=== Source data ===
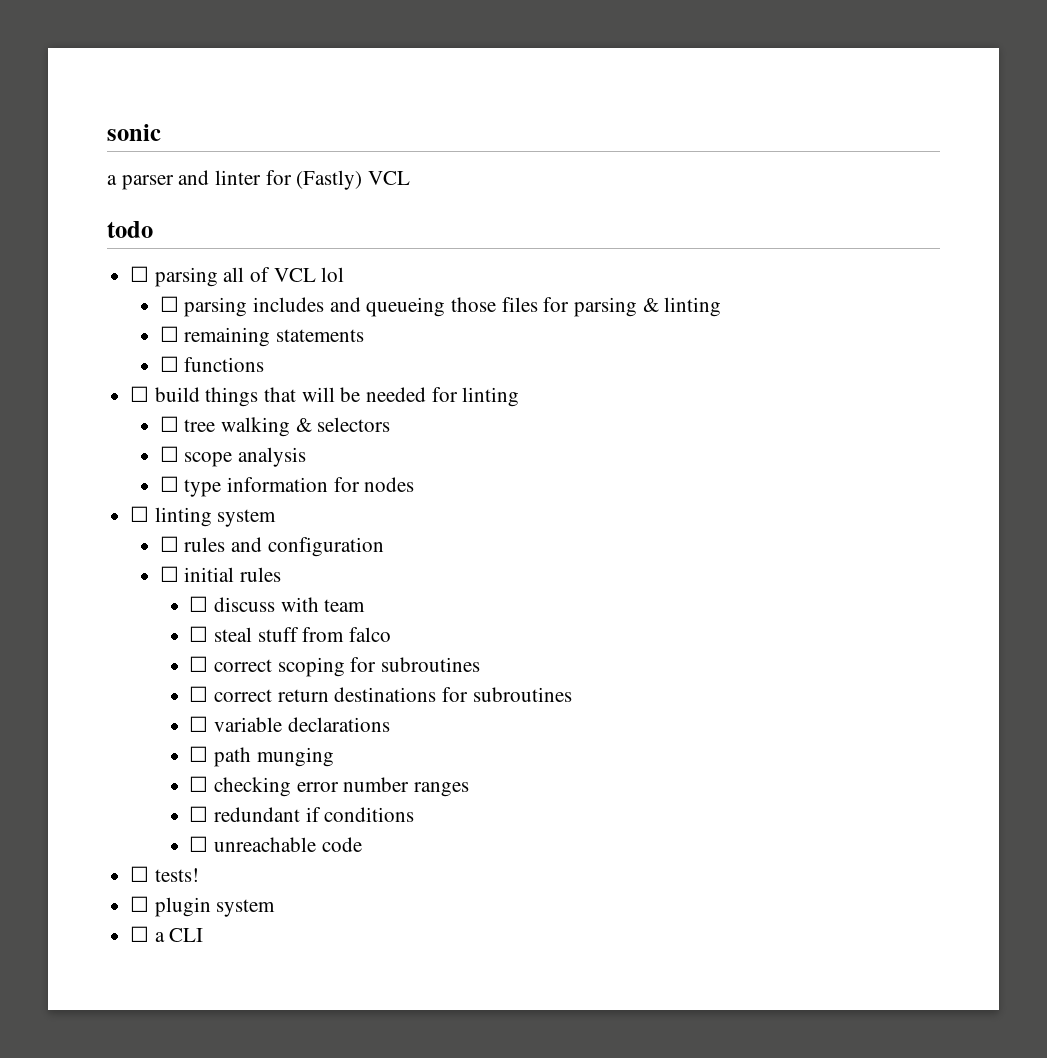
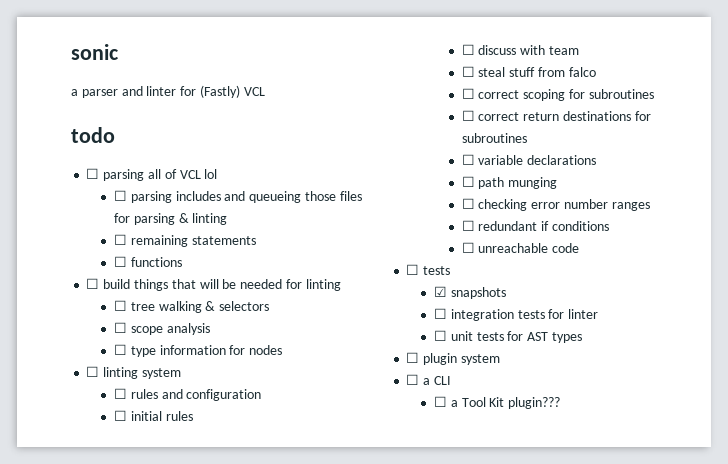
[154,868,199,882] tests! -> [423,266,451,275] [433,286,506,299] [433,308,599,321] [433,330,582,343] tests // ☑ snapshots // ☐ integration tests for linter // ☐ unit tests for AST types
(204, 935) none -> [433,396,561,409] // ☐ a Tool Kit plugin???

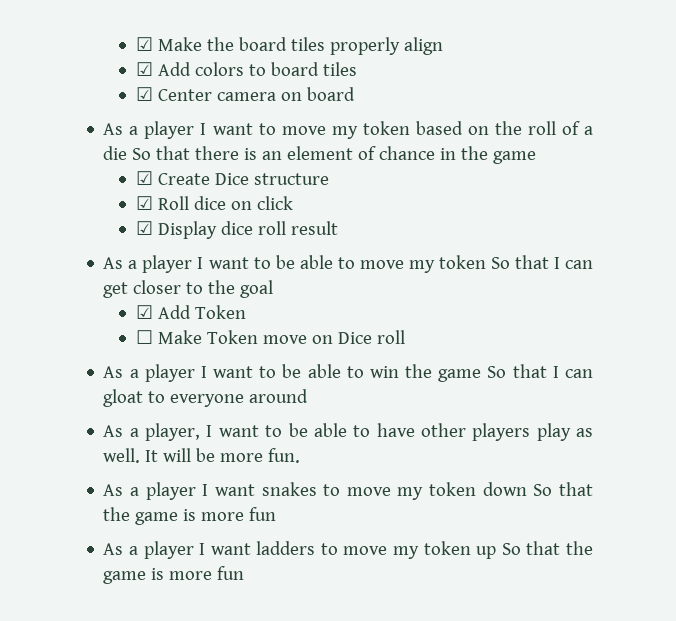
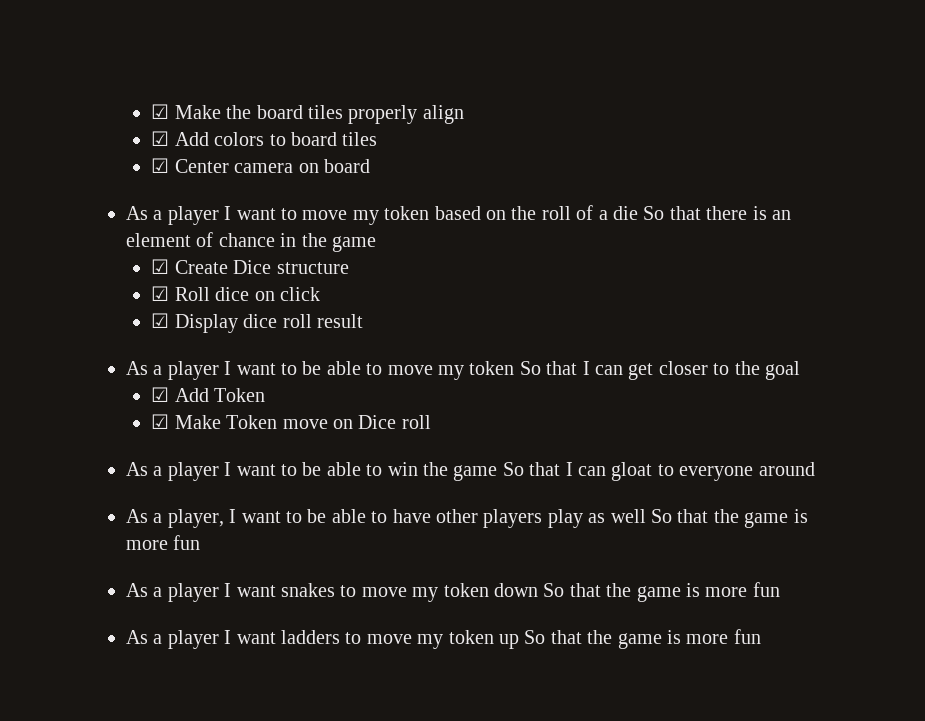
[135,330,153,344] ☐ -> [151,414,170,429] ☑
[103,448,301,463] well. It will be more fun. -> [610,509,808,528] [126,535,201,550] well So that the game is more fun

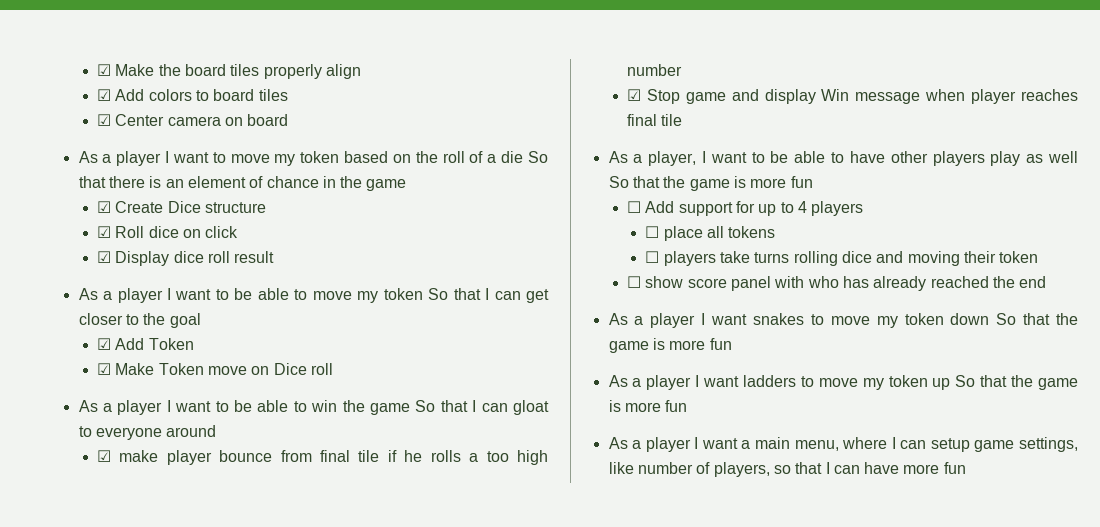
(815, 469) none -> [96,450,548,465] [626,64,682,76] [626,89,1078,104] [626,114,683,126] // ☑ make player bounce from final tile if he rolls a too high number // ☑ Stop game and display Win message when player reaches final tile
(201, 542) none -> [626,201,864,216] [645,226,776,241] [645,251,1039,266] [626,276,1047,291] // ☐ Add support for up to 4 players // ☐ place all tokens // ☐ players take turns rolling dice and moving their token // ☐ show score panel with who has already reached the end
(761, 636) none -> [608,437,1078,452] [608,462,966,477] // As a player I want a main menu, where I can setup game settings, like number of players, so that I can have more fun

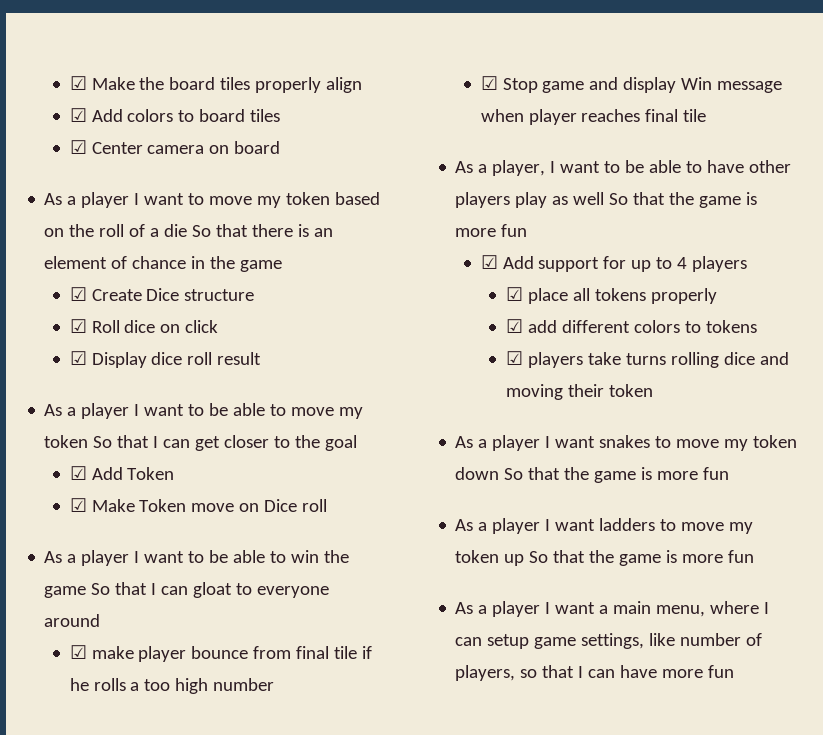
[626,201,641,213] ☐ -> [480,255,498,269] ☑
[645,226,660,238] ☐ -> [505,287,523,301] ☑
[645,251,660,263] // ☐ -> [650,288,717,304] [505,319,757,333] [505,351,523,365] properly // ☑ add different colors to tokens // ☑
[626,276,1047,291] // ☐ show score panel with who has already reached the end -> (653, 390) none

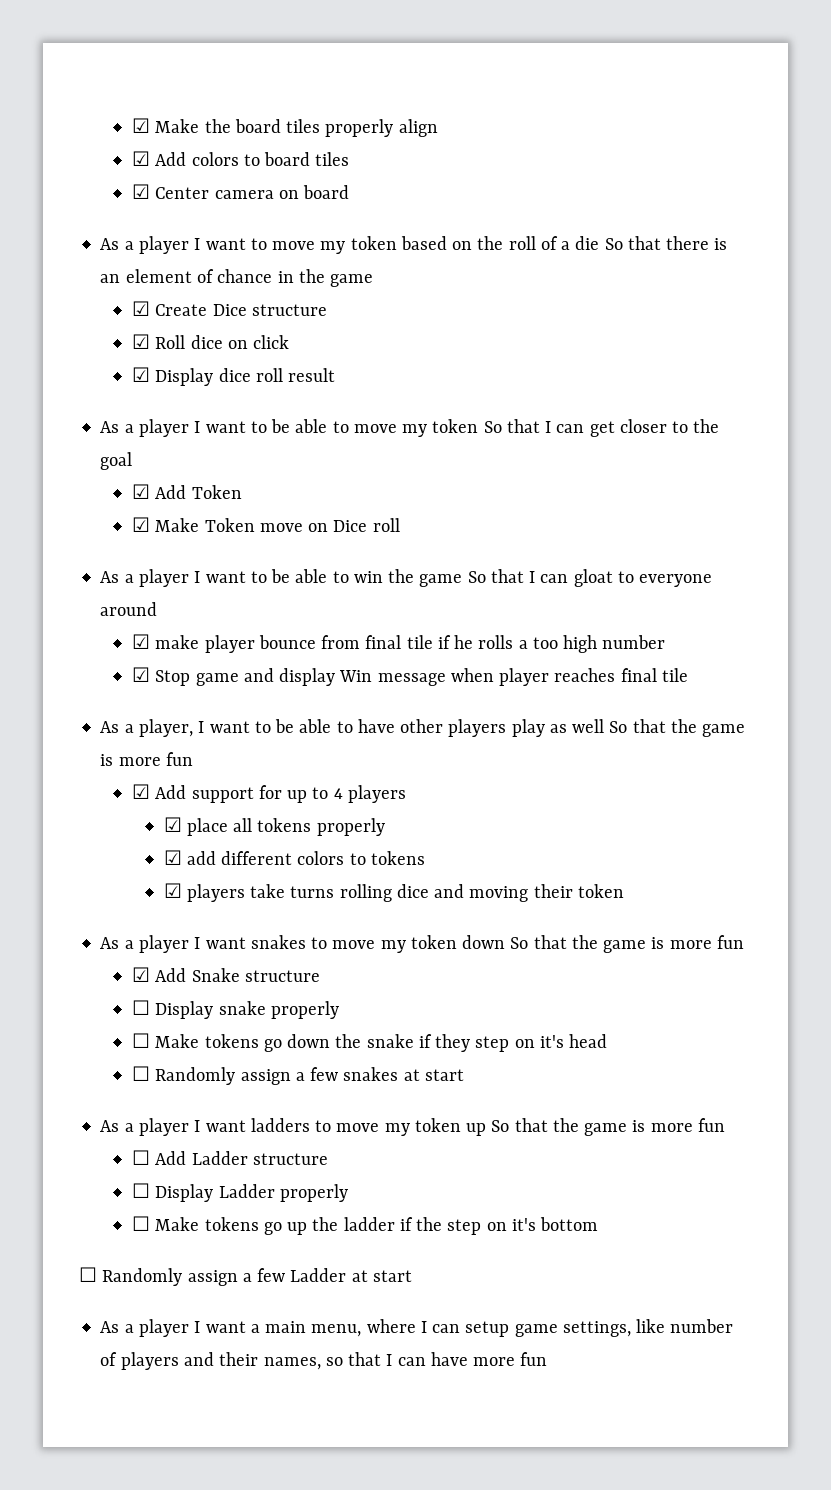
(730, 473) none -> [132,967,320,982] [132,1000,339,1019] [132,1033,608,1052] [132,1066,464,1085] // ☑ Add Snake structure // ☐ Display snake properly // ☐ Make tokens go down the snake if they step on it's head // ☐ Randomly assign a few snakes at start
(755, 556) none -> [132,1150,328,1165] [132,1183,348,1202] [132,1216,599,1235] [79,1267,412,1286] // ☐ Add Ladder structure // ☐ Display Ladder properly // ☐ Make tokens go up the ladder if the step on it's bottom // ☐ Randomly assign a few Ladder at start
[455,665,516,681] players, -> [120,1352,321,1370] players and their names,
===
§ Required action
Which lines above contain the word "with"? Copy each of them.

§ Expected output
(201, 542) none -> [626,201,864,216] [645,226,776,241] [645,251,1039,266] [626,276,1047,291] // ☐ Add support for up to 4 players // ☐ place all tokens // ☐ players take turns rolling dice and moving their token // ☐ show score panel with who has already reached the end
[626,276,1047,291] // ☐ show score panel with who has already reached the end -> (653, 390) none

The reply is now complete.